Seria interessante se o filme dirigido por Tommy OHaver tivesse a altura do clássico de Fred Zinnemann, rivalizando com seu modelo. Afinal, sua comédia pretende ser um libelo contra a "ditadura" heterossexual, que obriga o espectador gay a consumir melodramas convencionais. Mas "O Beijo Hollywoodiano de Billy", que tem pré-estréia amanhã (23) em São Paulo, esbarra na caricatura e vira um comentário paródico e algo sem graça sobre os grandes momentos românticos de Hollywood, recriados com despudorada falta de talento.
Dois ou três truques que salvam a comédia do desastre são repetidos ad nauseam (por exemplo, a contagem regressiva para os sonhos cinematográficos de Billy com o baixista loiro, supostamente hetero). O resto é tudo aquilo que você cansou de ver em filmes como "Priscilla, a Rainha do Deserto": quilos de paetê, bizarras drag queens e o infalível esquema garoto encontra garoto.
No caso, o garoto que Billy encontra ainda não saiu do armário. É uma espécie de Brad Pitt híbrido, indecifrável como um ornitorrinco e escorregadio como uma enguia. Para adaptar Gabriel (Brad Rowe) ao papel de herói romântico dos melodramas dos anos 50, Billy deve reduzir o objeto de sua adoração ao estereótipo consagrado por Hollywood.

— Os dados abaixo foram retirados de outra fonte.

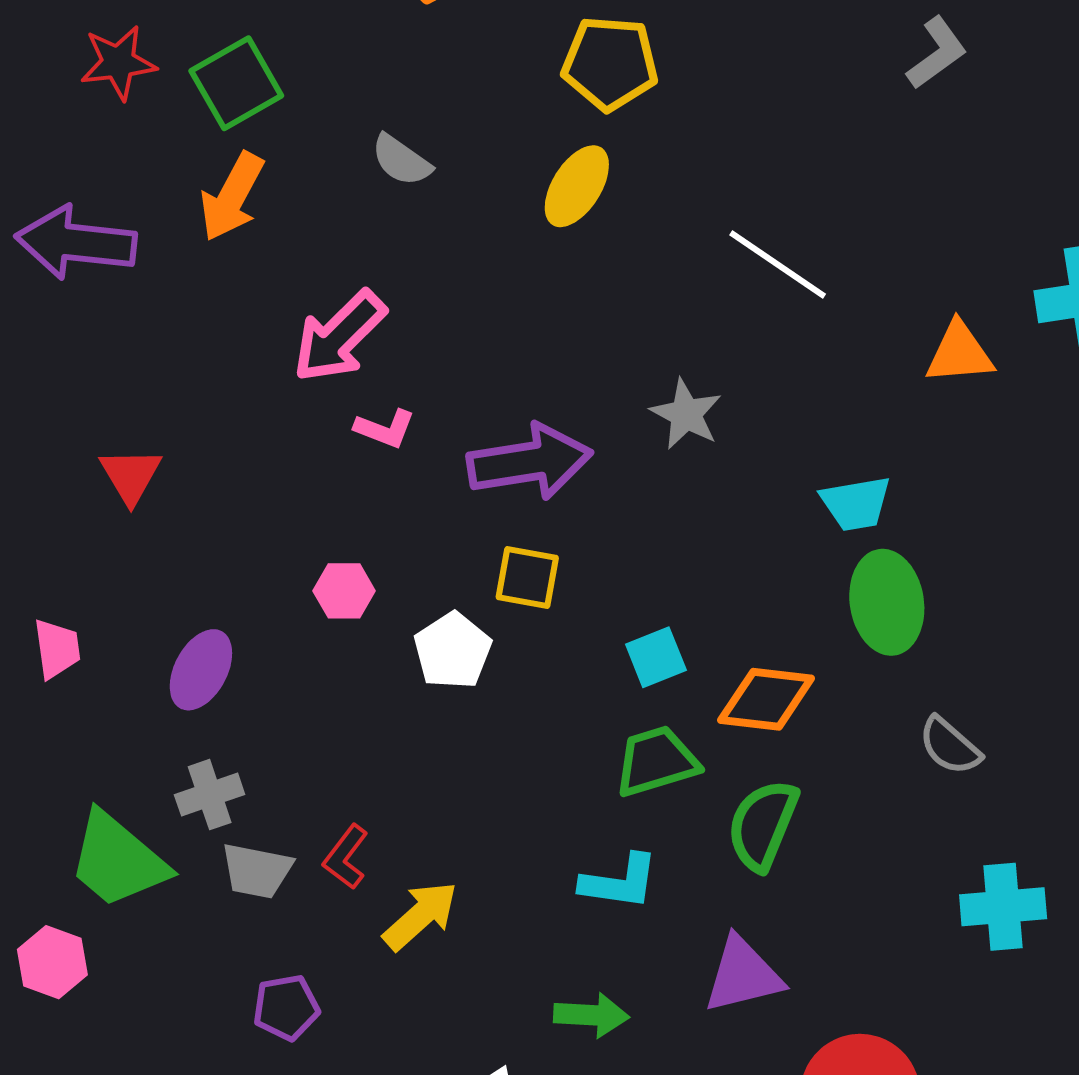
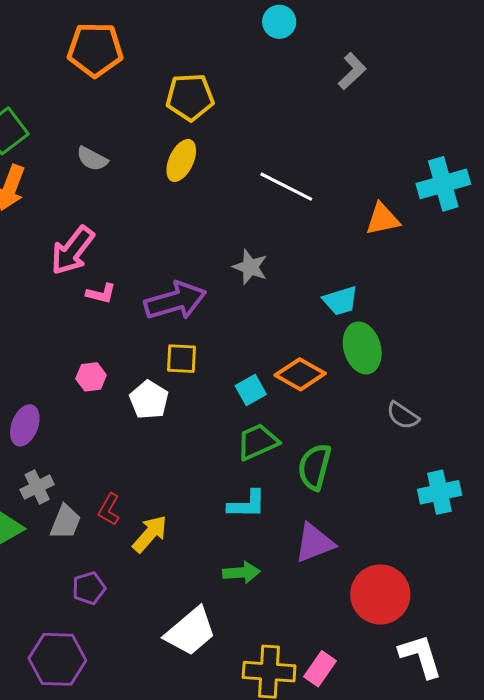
orange diamond: (766, 699) -> (300, 374), moved, turned 30
gray trapezoid: (257, 871) -> (65, 522), turned -72

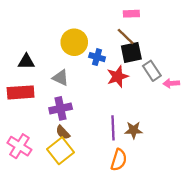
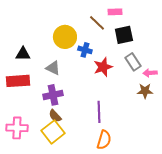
brown line: (126, 37) -> (97, 23), moved
black square: (131, 53) -> (124, 35), moved
brown star: (134, 130) -> (145, 91), moved
pink cross: (19, 146) -> (17, 128), turned -30

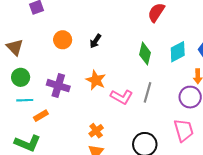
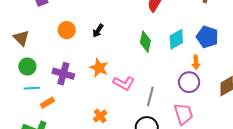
gray line: (148, 92) -> (150, 96), moved

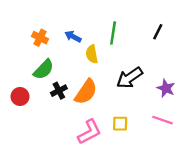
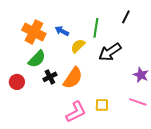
black line: (158, 32) -> (126, 17), moved
orange cross: (40, 38) -> (34, 32), size x1.6
yellow semicircle: (92, 54) -> (78, 46), turned 56
black arrow: (129, 78) -> (110, 52), moved

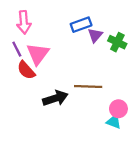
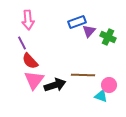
pink triangle: (38, 54) -> (34, 80), moved
pink circle: (118, 109) -> (109, 85), moved
cyan triangle: (114, 122) -> (101, 96), moved

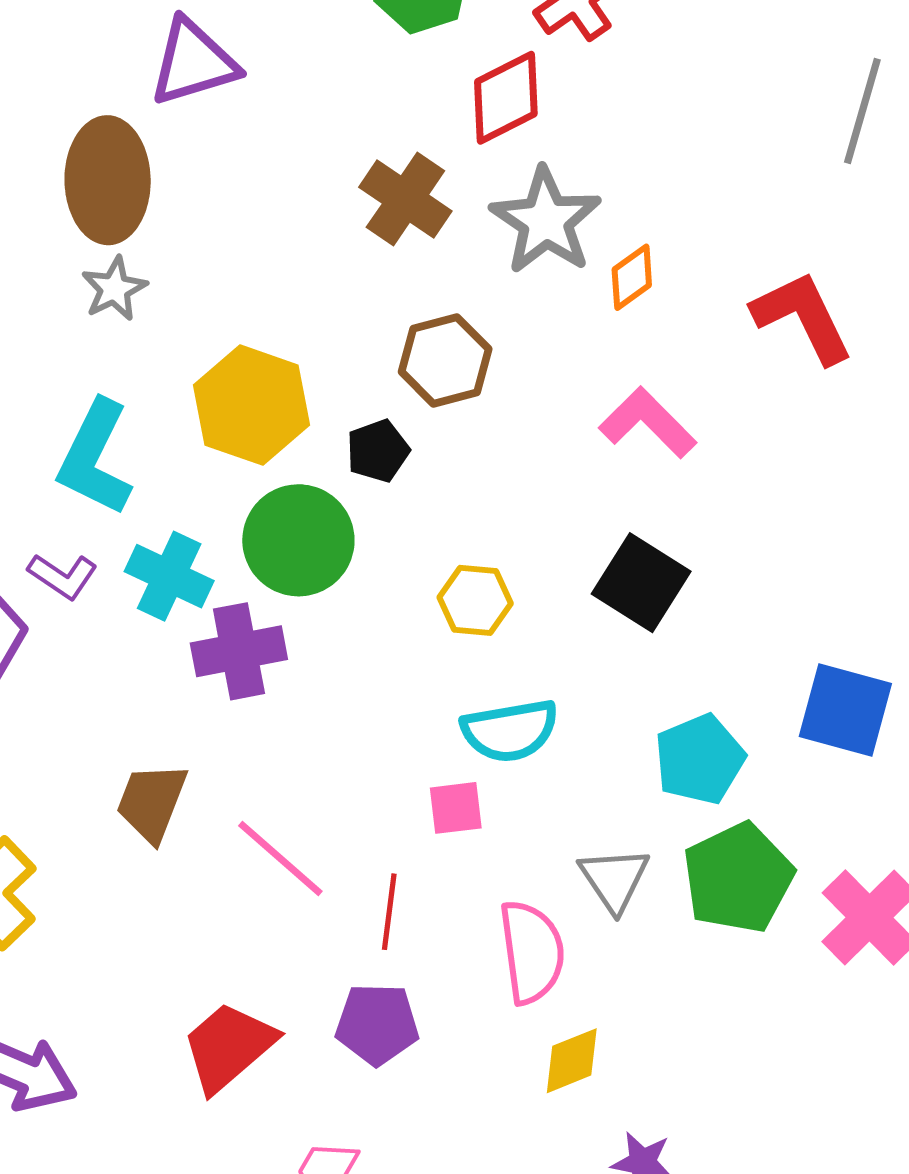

Poderia render uma crítica divertida sobre o poder da imagem virtual nos dias em que o mundo concreto parece cada vez mais distante do homo interneticus, mas a única sequência de sonho em que Billy quase cruza a fronteira da projeção (tentando entrar no remake do filme de Zinnemann) é desperdiçada.
A fonte é, claro, a comédia de Woody Allen, "A Rosa Púrpura do Cairo", em que uma dona de casa infeliz se refugia na sala de projeção e escapa do mundo real com o mocinho do filme. O original, desnecessário dizer, era bem melhor. Outra idéia jogada para o alto é a identificação da foto Polaroid com o mundo real de Billy, cinéfilo à procura de um final feliz para sua vida de gay solitário. O abuso da imagem congelada e fora de foco banaliza um achado, o d a imagem estática e desfocada como sinônimo da vida real, captada num segundo pelas lentes da Polaroid.

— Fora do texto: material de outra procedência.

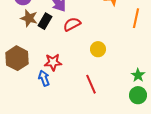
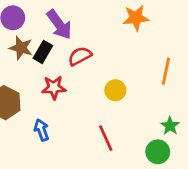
orange line: (136, 18) -> (166, 71), moved
red star: (53, 62) -> (54, 88), moved
green circle: (138, 95) -> (158, 152), moved

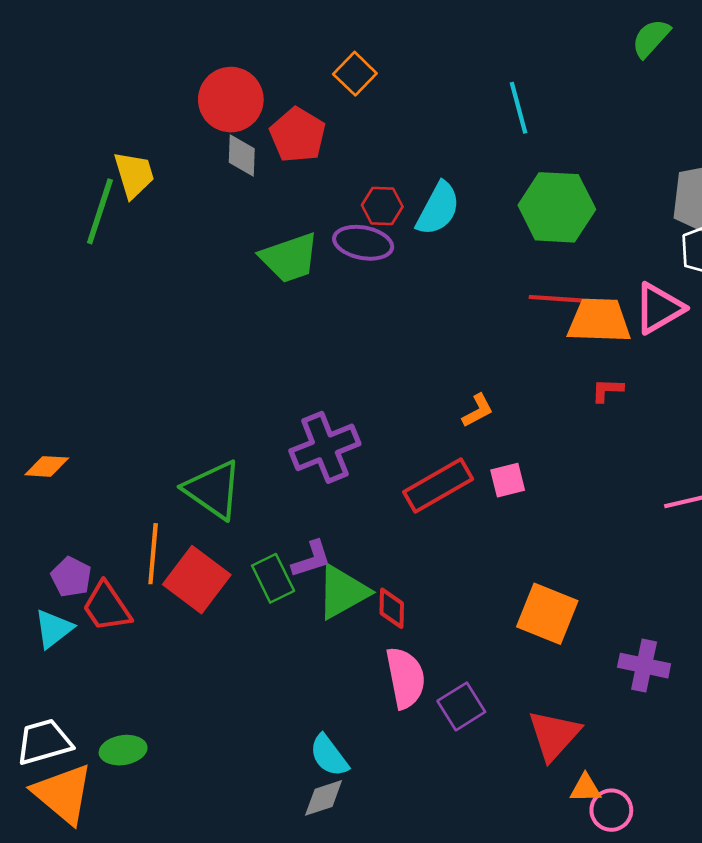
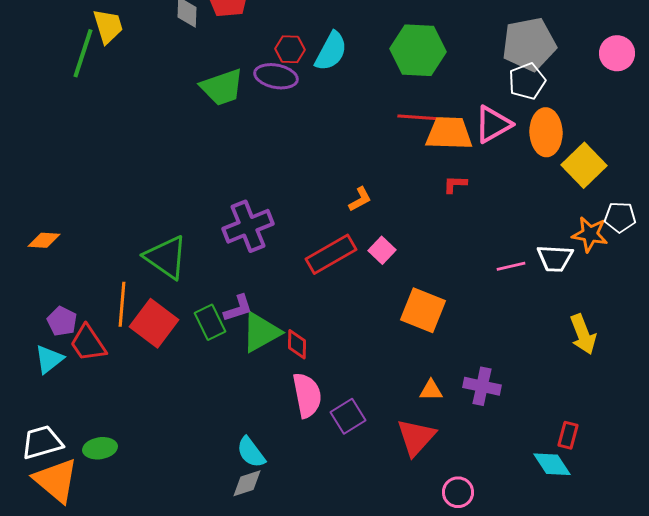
pink square: (508, 480) -> (382, 250), turned -32
orange square: (547, 614) -> (423, 310), moved
orange triangle: (585, 788) -> (431, 390), moved

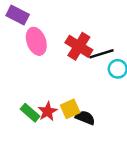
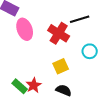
black line: (101, 54) -> (80, 19), moved
yellow square: (70, 109) -> (61, 66), moved

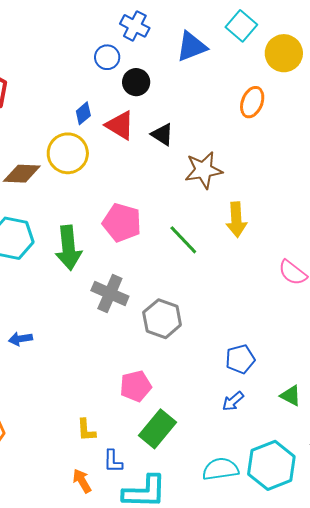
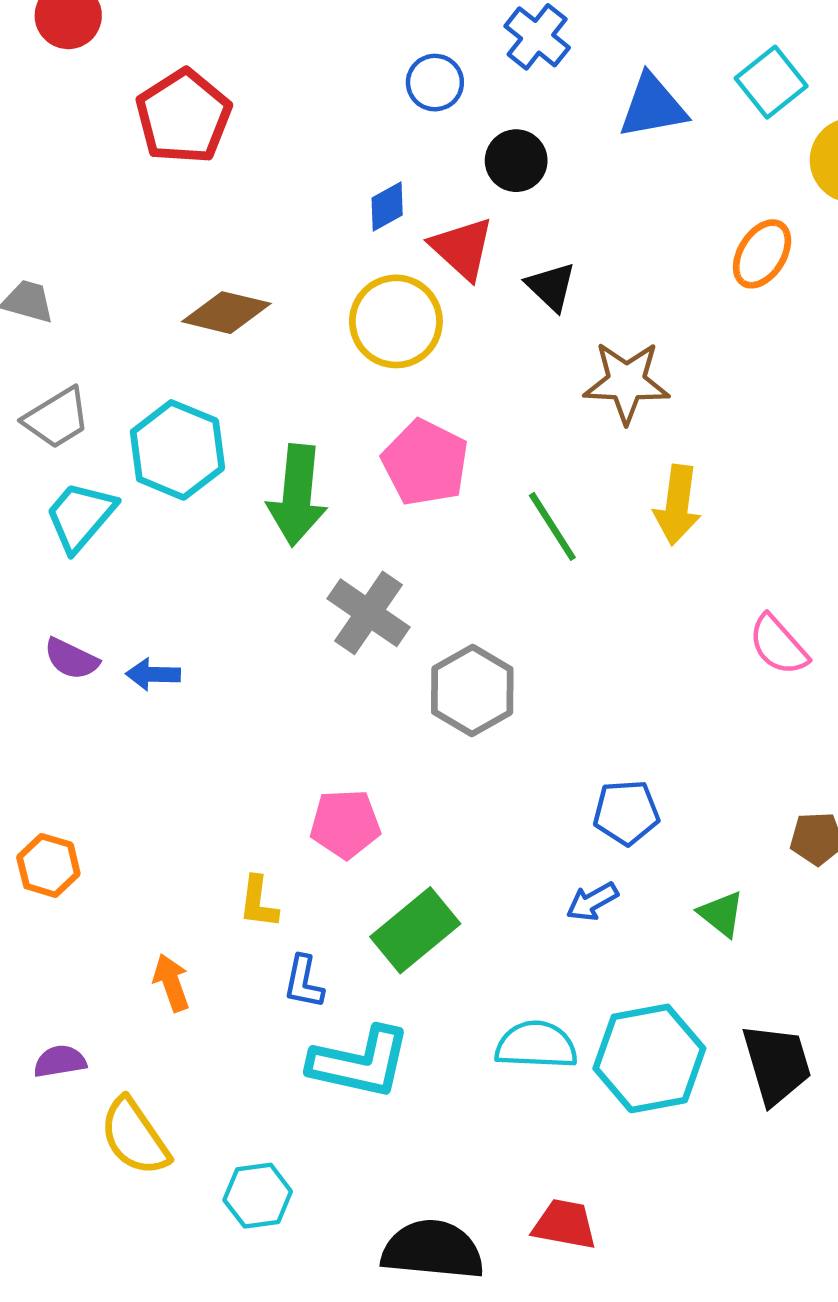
blue circle: (107, 57) -> (435, 83), moved
yellow circle: (68, 153) -> (396, 321), moved
pink pentagon: (136, 386) -> (345, 824), moved
orange arrow: (82, 481) -> (171, 983), moved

É fácil entender que esses raros momentos criativos da comédia de Tommy OHave tenham conquistado a seleta platéia do Sundance Festival. Difícil é aceitar "O Beijo Hollywoodiano de Billy" como crítica ao poder de manipulação da indústria cinematográfica americana. É apenas mais um produto dessa fábrica, uniformizado e com prazo de validade limitado.